A free speech forum was held on Friday at the Juneau-Douglas High School auditorium as part of a settlement agreement in the "Bong Hits 4 Jesus" saga.
The forum was held to educate students about their First Amendment rights. It came more than seven years after then-senior Joseph Frederick was suspended for unfurling a banner across the street from the school during the Olympic Torch Relay that read "Bong Hits 4 Jesus." Frederick fought the case all the way to the U.S. Supreme Court, ultimately losing. But the case is now regarded as a landmark decision in student speech rights.
Superintendent Peggy Cowan said the Juneau School District can now put this issue aside and continue to focus on its educational mission.
"Obviously there's a lot we learned from it and the students continue to learn from it, and we'll apply the principles that the Supreme Court articulated in it so it does have some lasting effect, but this is the last activity directly related to it," she said.
University of Washington Law School professor Stewart Jay moderated the forum and discussed laws on student speech with Juneau School District attorney Ann Gifford and Frederick's attorney, Douglas Mertz. Both sides still continue to disagree on details of the case, but all parties emphasized that students do have rights in school, although they are not the same as the public domain.

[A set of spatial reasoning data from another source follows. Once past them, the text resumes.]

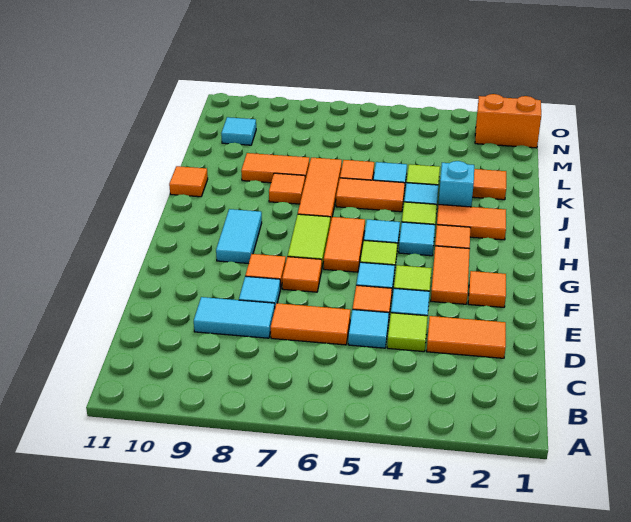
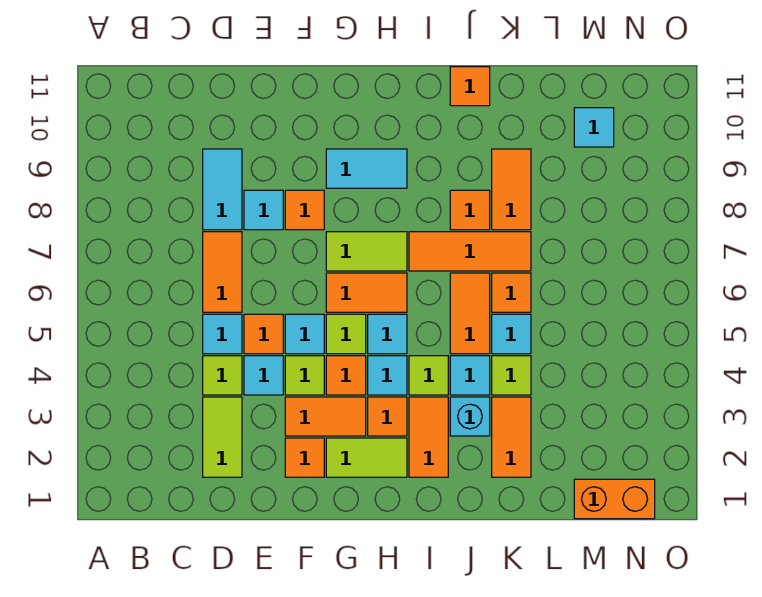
orange 1x2 tile [427,316,506,358] -> lime 1x2 tile [203,397,242,477]
orange 1x1 tile [282,257,322,292] -> orange 1x1 tile moved to [326,356,366,395]
none -> lime 1x2 tile [326,438,407,477]
orange 1x2 brick [475,94,541,148] -> orange 1x2 brick turned to [574,479,655,519]

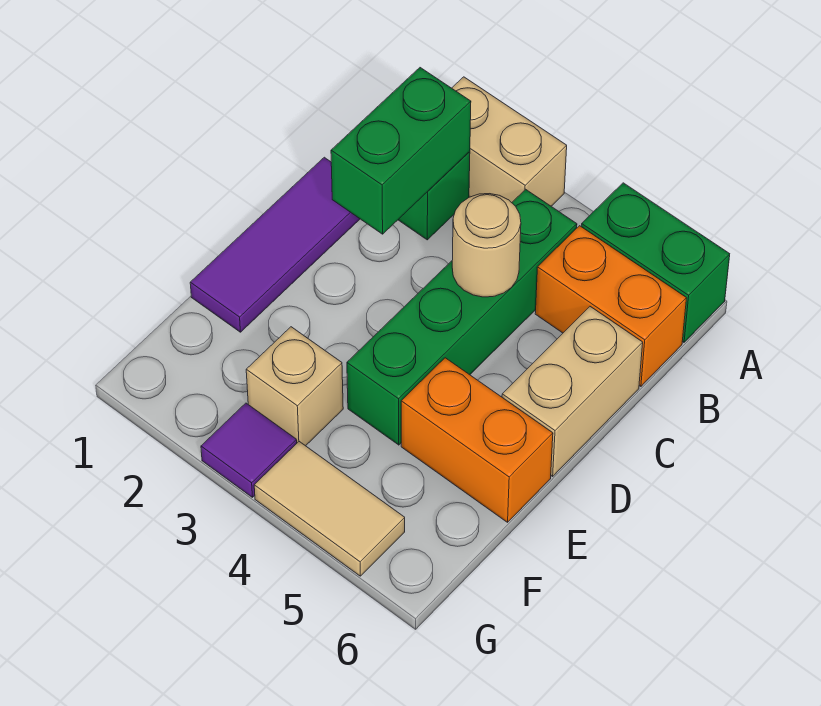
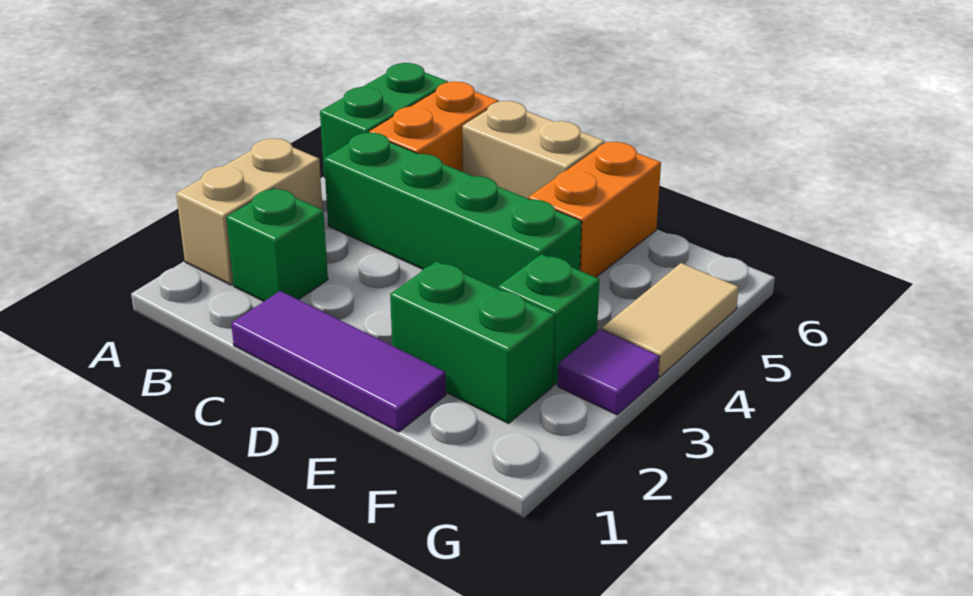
green 1x2 brick [331,68,471,234] -> green 1x2 brick moved to [390,261,555,423]
tan 1x1 round brick [452,194,521,297] -> none
tan 1x1 brick [246,327,343,446] -> green 1x1 brick [498,254,599,385]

"School, kind of like prisons and military bases, are considered to be a special exception to this rule that you get to say whatever you feel like," Jay told the students. "I don't want to give you the impression that schools are just like prisons, quite the contrary. What the Supreme Court has said is students need to have significant free speech rights."
He said students do not shed their freedom of speech or rights of expression when they enter the schoolhouse door, but emphasized that they cannot participate in behavior that is disruptive or is deemed harmful to themselves or others.

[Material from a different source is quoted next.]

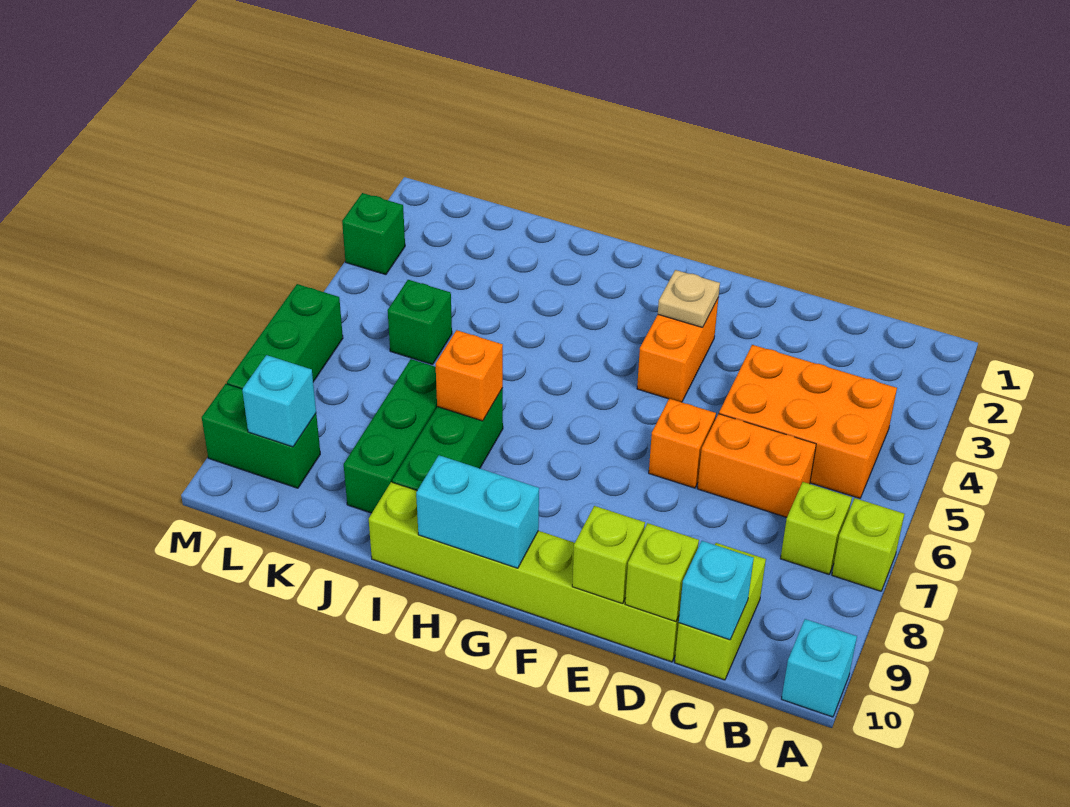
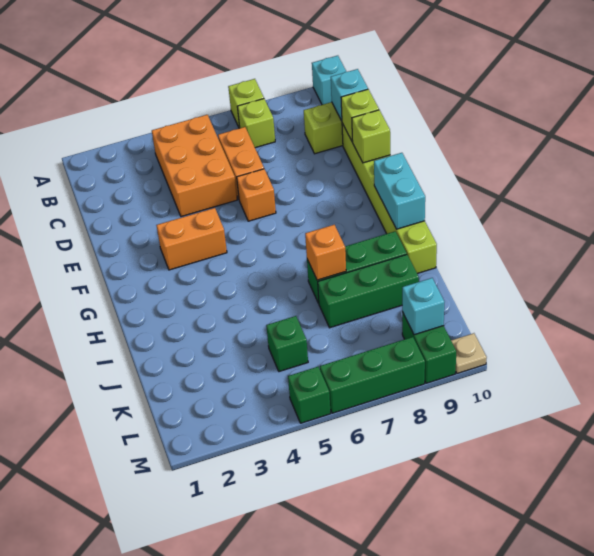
tan 1x1 plate [658,270,720,328] -> tan 1x1 plate moved to [451,333,487,373]
green 1x1 brick [342,193,405,275] -> green 1x1 brick moved to [288,367,331,423]

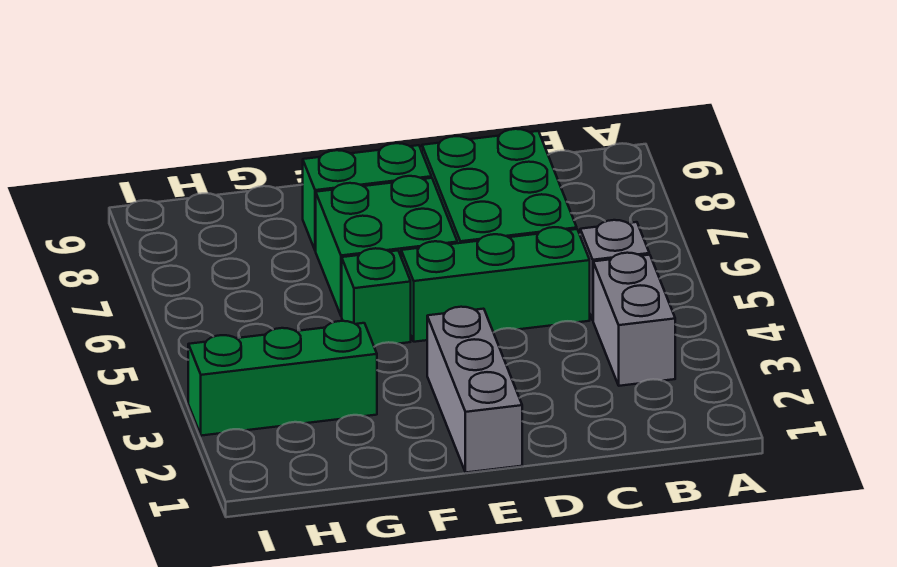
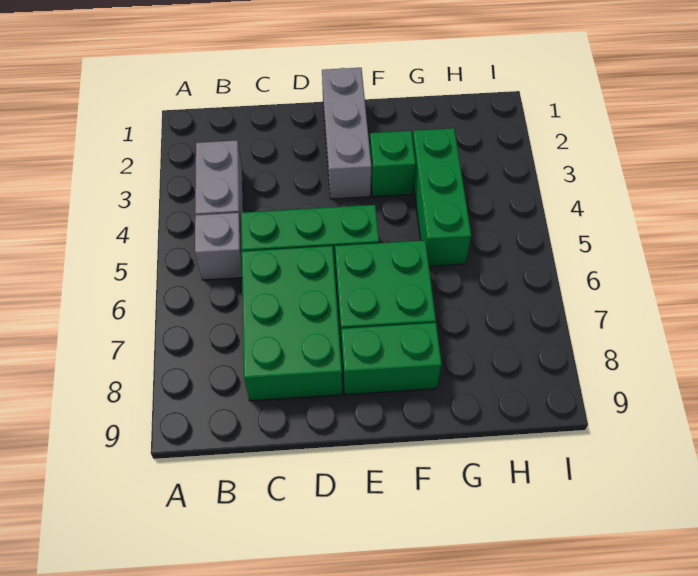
green 1x1 brick [342,248,411,347] -> green 1x1 brick moved to [370,131,416,197]
green 1x3 brick [188,321,377,436] -> green 1x3 brick turned to [413,128,471,266]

"The purpose of you being in school is to be educated, and you have to have an environment that is conducive to education," Jay said. "You also have to have an environment that is safe for the students so that they are not afraid to come to school and get their education."

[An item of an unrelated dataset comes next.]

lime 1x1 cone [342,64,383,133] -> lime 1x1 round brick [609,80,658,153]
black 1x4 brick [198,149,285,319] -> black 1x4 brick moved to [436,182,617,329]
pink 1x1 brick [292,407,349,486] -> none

He said it is evident that students continue to apply their free speech rights at JDHS.
"Having been here yesterday teaching a bunch of classes, there was plenty of freedom of expression that was occurring in all forms," Jay said.
Mertz told the students there are obvious things they cannot do in school, such as disrupt classes, advocate drug use or use pornography. And he advised them to have a clear message if they choose to advocate for something that may offend people.
"Because the right of free expression is so important, you should not engage in expressions that essentially shows a lack or respect for school administrators, school faculty and fellow students," he said. "Lack of respect, you may have a constitutional right to do it, but it doesn't get you anywhere."
Gifford said that the district's concern is to maintain a safe and healthy school environment that doesn't allow students to advocate illegal drug use or pressure other students into dangerous behavior.
"Most of you know that Juneau has a bad drug problem," she said. "And we had a problem in 2002 when Joseph Frederick was a senior and you all were in elementary school, and since then it has only gotten worse."
Gifford said there are rules against harassing and bullying speech, but said students also have the right to use express themselves and debate issues even if it may offend people, as long as it isn't disruptive.
"Juneau School District is not trying to restrict your speech, you political or your religious speech," she said. "And the district doesn't try to restrict speech just because an administrator disagrees with it, or because it offends someone. What the district's concern is, is with speech that is potentially harmful to us and to others."
Frederick, who came back to Juneau for the week from China to attend the forum and receive a college scholarship from the American Civil Liberties Union, said it is ironic and sad that the district held this forum now. He said before he brought the case to any court he had asked the district to let the ACLU hold a one-hour forum to educate them on their rights as students.
"The school has refused it from stage one, so they fought it for seven years," he said. "Seven years later they settled for our original offer, an assembly on student rights, but now they've had to waste tax dollars over the years."
In addition to hosting the forum, the school district also paid Frederick $45,000 as part of the settlement agreement.
Although forever changed by the monumental case, Frederick said he is not consumed by it. He said he plans to go on to study linguistics.
"Any chance I have I will continue to support student rights if a case arises, but I'm not planning on focusing my life around it or anything," he said. "But I'll always be an advocate for it."
Jay said the "Bong Hits 4 Jesus" saga has been more than a just a case with an infamous catch phrase.
"At the end of the day Mr. Frederick is a rather famous man on the Internet and you could certainly argue that in some extent freedom of speech for students has gained a little bit," he said.